** Passage for review **
-------------------------

Sam McCulloch enjoyed talking so much about birth she decided to become a birth educator and doula, supporting parents in making informed choices about their birth experience. In her spare time she writes novels. She is mother to three beautiful little humans.


One comment

  1. I have recently had a forceps delivery using Keillands forceps – these were used to get the baby rotating back to a malposition following manual rotation in order to pull him out. I had no idea about the different types of forceps used during child birth or the risks involved in such a complexed delivery. I had heard of friends having successful forcep deliveries, minus a few stitches, so assumed it was the same process for everyone in this situation.

    I actually asked the consultant and midwives for a C-Section, because I wasn’t prepared to have my baby tampered with – I would have rather suffered the recovery myself; but they wouldn’t even entertain the conversation. Instead they presented me with what I now see as a sales pitch to encourage me to go for the forceps. They made a few comments about clocking off in an hour so I needed to make the decision quickly. The consultant said ‘I’m going off on my shift in a hour so if you want me to do this you have to make the decision now’ followed by the midwife commenting ‘If you want your baby in your arms in the next hour this is what you need to do’

    At this point, I was 48 hours in but 16 hours in ‘active labour’ the baby was back to back, chin up and high up the canal….NOT distressed in any way and I was only just starting to loose control of the pain. I was led to believe that this was the only option for me and there seemed to be a real pressure around the time frame.

-------------------------

** Listed entries **
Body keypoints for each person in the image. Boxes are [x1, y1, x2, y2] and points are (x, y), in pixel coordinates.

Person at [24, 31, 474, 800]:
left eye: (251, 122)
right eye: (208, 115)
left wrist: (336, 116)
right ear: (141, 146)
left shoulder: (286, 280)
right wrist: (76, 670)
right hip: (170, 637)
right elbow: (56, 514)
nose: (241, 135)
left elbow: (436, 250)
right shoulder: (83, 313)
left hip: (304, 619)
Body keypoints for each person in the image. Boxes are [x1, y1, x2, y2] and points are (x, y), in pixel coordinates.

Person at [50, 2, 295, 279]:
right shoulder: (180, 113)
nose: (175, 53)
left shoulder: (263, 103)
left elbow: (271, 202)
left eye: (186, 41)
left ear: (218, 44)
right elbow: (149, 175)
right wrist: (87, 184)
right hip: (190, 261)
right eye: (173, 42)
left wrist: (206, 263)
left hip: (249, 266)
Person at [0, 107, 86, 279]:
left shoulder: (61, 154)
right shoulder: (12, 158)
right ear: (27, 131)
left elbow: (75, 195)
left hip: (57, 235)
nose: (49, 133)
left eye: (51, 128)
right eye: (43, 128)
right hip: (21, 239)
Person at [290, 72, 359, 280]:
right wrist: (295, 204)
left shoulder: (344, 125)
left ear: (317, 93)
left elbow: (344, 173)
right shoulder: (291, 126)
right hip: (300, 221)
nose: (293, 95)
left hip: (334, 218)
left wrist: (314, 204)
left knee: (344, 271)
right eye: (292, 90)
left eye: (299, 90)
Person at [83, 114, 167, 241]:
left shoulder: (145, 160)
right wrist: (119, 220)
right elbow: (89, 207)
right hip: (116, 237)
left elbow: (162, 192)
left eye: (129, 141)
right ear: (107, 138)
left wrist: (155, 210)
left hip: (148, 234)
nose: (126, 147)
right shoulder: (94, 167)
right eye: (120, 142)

-------------------------

** Apply what you read **
a) According to the passage on forceps delivery, which type of forceps was used in the commenter's delivery?
b) Extend the passage on forceps delivery from its last sentence.
The data has no connection to the passage on forceps delivery.

** Responses per task **
a) Keillands forceps.

b)
    My delivery resulted in my baby having shoulder dystocia, loosing oxygen during the procedure and being completely unresponsive. He was without heartbeat and the neonatal team worked on him for a total of 20 minutes while I waited! The process of resuscitation wasn’t followed correctly and we spent the following 3 weeks in intensive care receiving specialist treatment that I hope will have made a huge impact on the recover for my child. We’ve been told after many scans that he is at high risk of developing cerebral palsy…. which I now realise after extensive research is a high risk under the circumstances in which he was delivered.

    This is the first time I’ve written this down, and I wanted to because these subjects are so taboo with pregnant women…. you just want to think positively leading up to your birth experience and rightly so. But I now believe that information on the birthing options should be more widely discussed..

    Of course, you’d like to think that in the event of needing intervention you can trust the professionals, but this is not always the case. It is your birthing right to make decisions based on your own measured opinion. It’s therefore good to know what options are available.

    Luckily, our Son is doing extremely well and at 3 months is physically stronger than most babies his age, showing no signs of severe CP which is what we have been prepared for, but we’re living in the unknown for what his future may hold atm, and I am now questioning why my wishes for c-section were not considered and discussed. I feel it was my gut instinct telling me that’s what should have happened.